Interesting post about SIMD dot product (and cosine similarity)

Ah, I did spot one error! I didn’t enable optimisations, but they help quite a bit despite using intrinsics. Adding the -O2/-O3 flags to the compiler invocation (it doesn’t change much in this case between the two) I now get

julia> function mydot(x, y)
           s = zero(x[begin]) * zero(y[begin]) # (punt on empty arrays)
           @simd for i in eachindex(x, y)
               s = muladd(x[i], y[i], s)
           end
           return s
       end
mydot (generic function with 1 method)

julia> function c_simsimd_dot_f32_sve(a::Vector{Float32}, b::Vector{Float32})
           result = Ref{Float64}()
           @ccall "./libsimsimd.so".c_simsimd_dot_f32_sve(a::Ptr{Float32}, b::Ptr{Float32}, length(a)::UInt64, result::Ref{Float64})::Cvoid
           return result[]
       end
c_simsimd_dot_f32_sve (generic function with 1 method)
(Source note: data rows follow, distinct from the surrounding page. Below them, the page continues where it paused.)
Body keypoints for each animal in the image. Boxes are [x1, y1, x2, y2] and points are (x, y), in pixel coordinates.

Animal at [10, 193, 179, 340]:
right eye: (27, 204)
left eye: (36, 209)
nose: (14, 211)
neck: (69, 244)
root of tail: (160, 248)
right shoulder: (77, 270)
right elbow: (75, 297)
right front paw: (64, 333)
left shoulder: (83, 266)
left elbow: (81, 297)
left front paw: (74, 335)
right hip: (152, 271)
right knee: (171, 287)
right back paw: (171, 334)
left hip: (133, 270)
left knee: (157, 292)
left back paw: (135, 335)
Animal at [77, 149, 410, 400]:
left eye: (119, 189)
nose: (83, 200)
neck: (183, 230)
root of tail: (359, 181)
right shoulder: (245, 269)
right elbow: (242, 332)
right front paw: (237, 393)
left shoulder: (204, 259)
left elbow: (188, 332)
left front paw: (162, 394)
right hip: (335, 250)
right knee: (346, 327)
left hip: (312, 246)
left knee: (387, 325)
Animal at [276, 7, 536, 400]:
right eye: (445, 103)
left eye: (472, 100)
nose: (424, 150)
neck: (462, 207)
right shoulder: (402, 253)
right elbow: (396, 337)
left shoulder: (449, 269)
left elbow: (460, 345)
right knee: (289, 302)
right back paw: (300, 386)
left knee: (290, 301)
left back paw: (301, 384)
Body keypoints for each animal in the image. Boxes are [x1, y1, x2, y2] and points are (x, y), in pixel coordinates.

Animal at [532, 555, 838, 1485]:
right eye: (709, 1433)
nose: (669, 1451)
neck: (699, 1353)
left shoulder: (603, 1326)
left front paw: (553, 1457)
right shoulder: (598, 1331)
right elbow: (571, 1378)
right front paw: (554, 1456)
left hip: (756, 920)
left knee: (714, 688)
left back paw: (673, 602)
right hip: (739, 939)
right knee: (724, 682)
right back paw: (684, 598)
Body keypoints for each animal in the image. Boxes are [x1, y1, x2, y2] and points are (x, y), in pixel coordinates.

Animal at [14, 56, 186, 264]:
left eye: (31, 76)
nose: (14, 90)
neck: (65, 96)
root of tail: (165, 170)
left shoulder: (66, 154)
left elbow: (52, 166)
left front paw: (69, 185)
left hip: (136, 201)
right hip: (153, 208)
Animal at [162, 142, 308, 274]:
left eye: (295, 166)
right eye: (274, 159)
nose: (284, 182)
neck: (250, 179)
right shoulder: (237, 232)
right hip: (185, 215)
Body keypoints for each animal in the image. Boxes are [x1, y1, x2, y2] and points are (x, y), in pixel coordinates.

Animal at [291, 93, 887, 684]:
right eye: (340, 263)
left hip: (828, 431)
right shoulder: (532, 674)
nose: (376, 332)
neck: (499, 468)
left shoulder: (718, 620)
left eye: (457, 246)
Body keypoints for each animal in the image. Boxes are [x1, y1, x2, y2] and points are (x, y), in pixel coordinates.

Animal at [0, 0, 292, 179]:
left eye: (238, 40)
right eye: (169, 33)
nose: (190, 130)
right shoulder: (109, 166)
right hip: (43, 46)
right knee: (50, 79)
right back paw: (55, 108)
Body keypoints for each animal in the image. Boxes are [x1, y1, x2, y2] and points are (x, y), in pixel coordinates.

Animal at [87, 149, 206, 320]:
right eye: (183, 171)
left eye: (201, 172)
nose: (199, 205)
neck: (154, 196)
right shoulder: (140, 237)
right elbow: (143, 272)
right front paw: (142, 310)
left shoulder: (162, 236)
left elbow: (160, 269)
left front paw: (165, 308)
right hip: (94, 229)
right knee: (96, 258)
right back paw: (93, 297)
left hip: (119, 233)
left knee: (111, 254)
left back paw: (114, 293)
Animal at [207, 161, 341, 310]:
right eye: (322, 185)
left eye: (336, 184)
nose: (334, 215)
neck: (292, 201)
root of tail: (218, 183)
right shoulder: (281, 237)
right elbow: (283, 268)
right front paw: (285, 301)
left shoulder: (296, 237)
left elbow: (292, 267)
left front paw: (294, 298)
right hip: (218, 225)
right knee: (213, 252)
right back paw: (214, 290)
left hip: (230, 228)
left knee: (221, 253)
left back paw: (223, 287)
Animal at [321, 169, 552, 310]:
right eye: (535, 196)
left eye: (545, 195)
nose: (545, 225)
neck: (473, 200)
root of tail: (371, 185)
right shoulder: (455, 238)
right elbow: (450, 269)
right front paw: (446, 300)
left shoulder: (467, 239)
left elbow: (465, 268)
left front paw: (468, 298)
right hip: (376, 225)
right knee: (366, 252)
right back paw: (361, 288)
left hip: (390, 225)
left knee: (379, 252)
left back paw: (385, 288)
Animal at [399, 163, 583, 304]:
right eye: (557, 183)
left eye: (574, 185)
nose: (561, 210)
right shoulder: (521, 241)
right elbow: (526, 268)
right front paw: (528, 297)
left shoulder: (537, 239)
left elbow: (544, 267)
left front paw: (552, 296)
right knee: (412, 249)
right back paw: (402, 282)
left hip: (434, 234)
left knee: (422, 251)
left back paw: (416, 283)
julia> using BenchmarkTools

julia> n = 1000; x, y = randn(Float32, n), randn(Float32, n); @btime c_simsimd_dot_f32_sve($x, $y); @btime mydot($x, $y); @assert c_simsimd_dot_f32_sve(x, y) ≈ mydot(x, y);
  139.483 ns (0 allocations: 0 bytes)
  77.405 ns (0 allocations: 0 bytes)

julia> n = 10_000; x, y = randn(Float32, n), randn(Float32, n); @btime c_simsimd_dot_f32_sve($x, $y); @btime mydot($x, $y); @assert c_simsimd_dot_f32_sve(x, y) ≈ mydot(x, y);
  1.482 μs (0 allocations: 0 bytes)
  770.591 ns (0 allocations: 0 bytes)

julia> n = 100_000; x, y = randn(Float32, n), randn(Float32, n); @btime c_simsimd_dot_f32_sve($x, $y); @btime mydot($x, $y); @assert c_simsimd_dot_f32_sve(x, y) ≈ mydot(x, y);
  14.975 μs (0 allocations: 0 bytes)
  8.682 μs (0 allocations: 0 bytes)

which is an improvement, but still 2x slower than the Julia code. I tried on a different machine with both gcc 14.1 and clang 17.0.6, got pretty much same timings. For the curious, you can see the native code on Godbold.